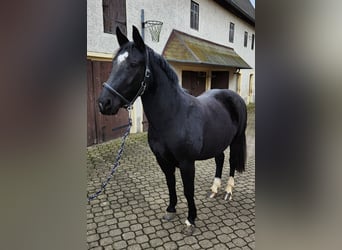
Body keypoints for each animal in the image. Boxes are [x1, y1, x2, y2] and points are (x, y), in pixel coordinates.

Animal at [97, 26, 247, 235]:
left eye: (133, 64)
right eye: (113, 63)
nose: (104, 103)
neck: (173, 115)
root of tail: (234, 96)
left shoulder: (186, 163)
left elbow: (188, 190)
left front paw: (190, 220)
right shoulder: (162, 160)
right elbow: (170, 183)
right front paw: (171, 209)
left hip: (236, 140)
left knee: (232, 161)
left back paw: (228, 191)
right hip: (218, 142)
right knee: (220, 159)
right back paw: (214, 189)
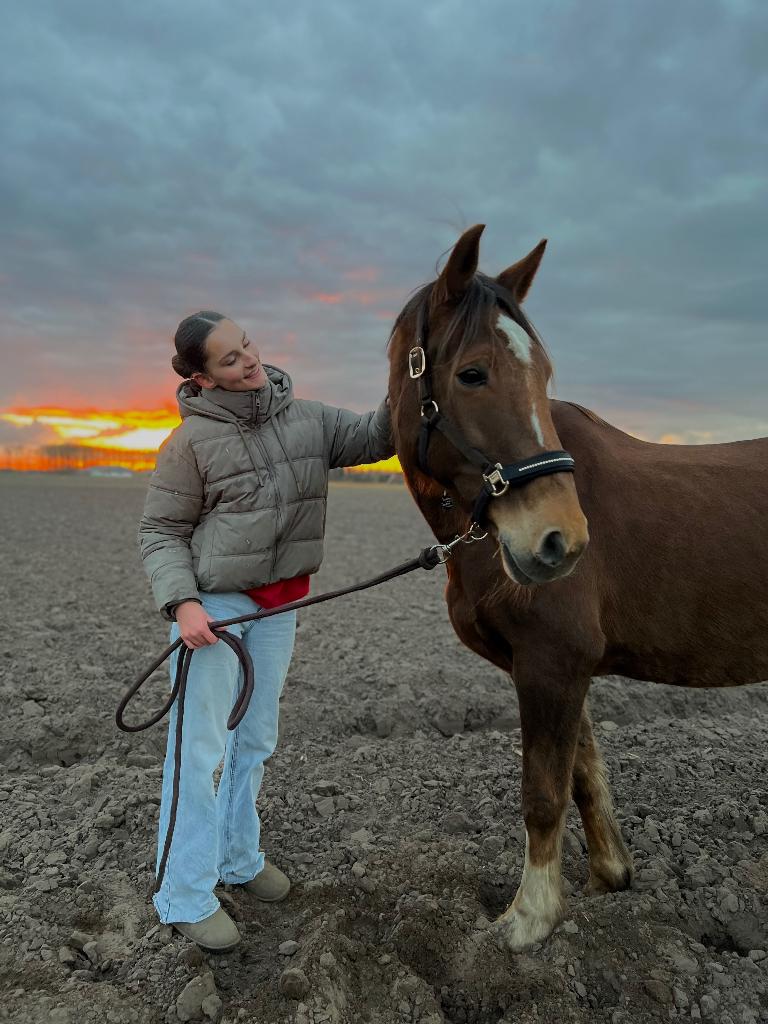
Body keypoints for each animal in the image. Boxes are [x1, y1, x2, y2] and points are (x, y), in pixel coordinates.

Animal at [387, 224, 768, 952]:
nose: (560, 541)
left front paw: (528, 920)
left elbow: (543, 791)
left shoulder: (553, 662)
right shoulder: (561, 667)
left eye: (543, 375)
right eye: (472, 373)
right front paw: (608, 877)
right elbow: (585, 774)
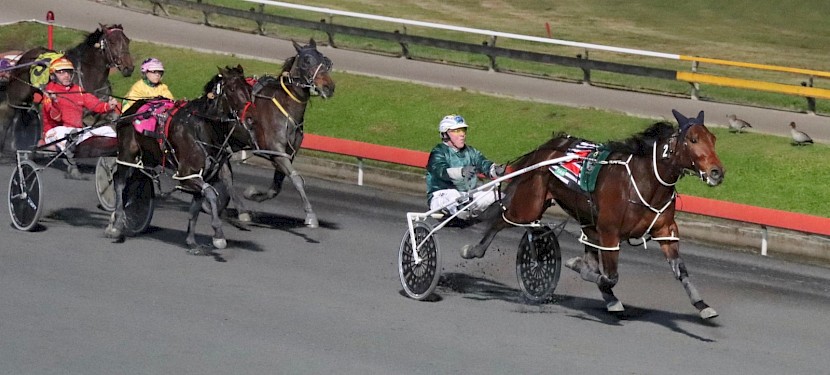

• **Task directions**
Reproduce every line above word for word; no images.

• **Solved problem**
Body keypoints for each animal in the image. Boxes are [x1, y1, x2, y2] and points are (x, y), in pixel coordinates.

Animal at [97, 26, 247, 235]:
left eye: (133, 64)
right eye: (113, 63)
nose: (104, 103)
neck: (173, 115)
root of tail: (234, 96)
left shoulder: (186, 163)
left elbow: (188, 190)
left front paw: (190, 220)
right shoulder: (162, 160)
right elbow: (170, 183)
right front paw: (171, 209)
left hip: (236, 140)
left knee: (232, 161)
left back paw: (228, 191)
right hip: (218, 142)
right knee: (220, 159)
right back paw: (214, 189)
Body keypoints for each animal in the image. Boxes are [x1, y1, x2, y2] and points are (x, y), in pixel coordinates.

Animal at [387, 224, 768, 952]:
nose: (560, 541)
left front paw: (528, 920)
left elbow: (543, 791)
left shoulder: (553, 662)
right shoulder: (561, 667)
left eye: (543, 375)
right eye: (472, 373)
right front paw: (608, 877)
right elbow: (585, 774)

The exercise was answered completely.